SUMMARY OF THE INVENTION (From the patent document
Post# of 876
The present invention improves upon heretofore known audit systems by providing a real-time, automated business process audit system, and more particularly a computerized business process audit system that detects anomalies and provides audit trails based on event data received from one or more sources.
The present invention in one embodiment can be characterized as a system for anomaly detection in structured sets of events. Such system employs a set of event listeners that collect raw event data, a correlator and a notification component. The notification component sends audit events comprised from raw events grouped and annotated with correlation attributes. These audit events are processed or logged on a downstream location.
The correlator loads the process definition from an external file. This file format can be any of the business process definition language formats available: XMI/BPMN/BPEL but not limited to those. The loaded process definition contains the cause-effect relationships between the events specified. Also it contains any guard conditions that are used to validate the events during the execution phase.
The event listeners can be real-time or historical and are configured using a mapping file. The real-time event listeners will trigger the correlation component immediately after an event was received.
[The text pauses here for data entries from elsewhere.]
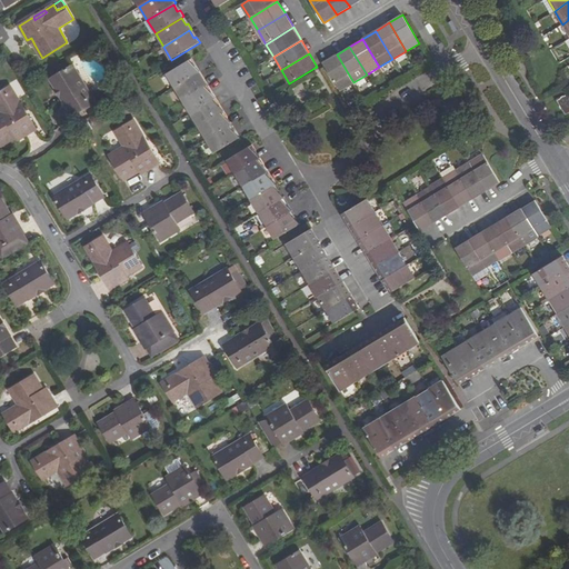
[(353,82),(337,55),(323,62),(326,66),(340,91),(353,82)]
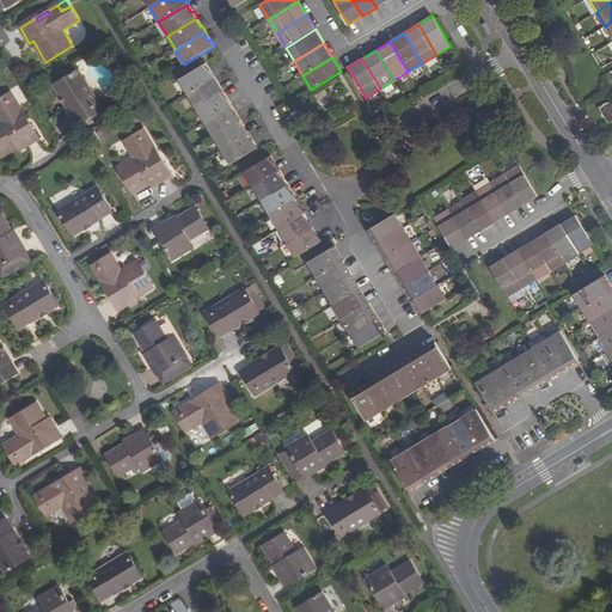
[(181,78),(189,92),(213,78),(215,77),(203,65),(181,78)]
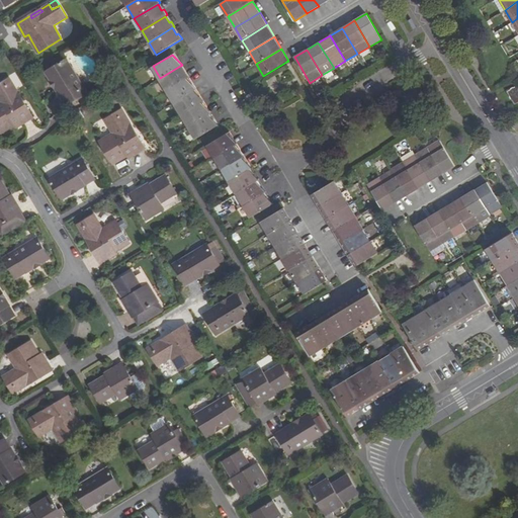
[(66,104),(87,92),(67,59),(47,72),(66,104)]
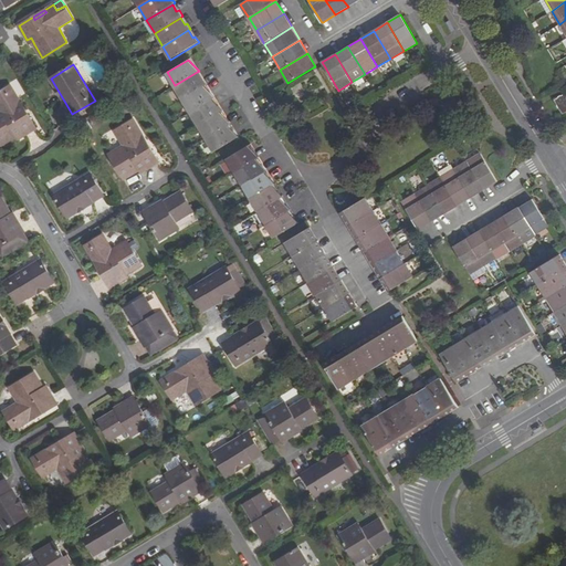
[(197,72),(175,85),(182,98),(203,85),(207,83),(197,72)]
The historical event listeners simulate `virtual events` from historical storage (databases/logs/ . . . ) and will not trigger the correlation component.
In a variation of the system of the one embodiment, the system further employs a causal pattern detection layer that applies pattern expressions on the audit grouped raw events contained in the audit event. The result of the pattern expression evaluation is considered to be a filtered instance of a causal audit event. This filtered audit events are then pushed through a notification component to be sent for further processing on a downstream location.
In an additional variation of the system of the one embodiment, the system further employs a behavior analysis layer that monitors changes in the model associated to the audit event flow. This layer collects data to build a clustering model for the configured fields from the audit event. After enough data was collected and a model was built, without human intervention, this layer will signal when an input (audit) event can be considered as a large variation from the rules captured in the model. Periodically, when new data is available, this processing layer will update its model thus adapting to the changing environment.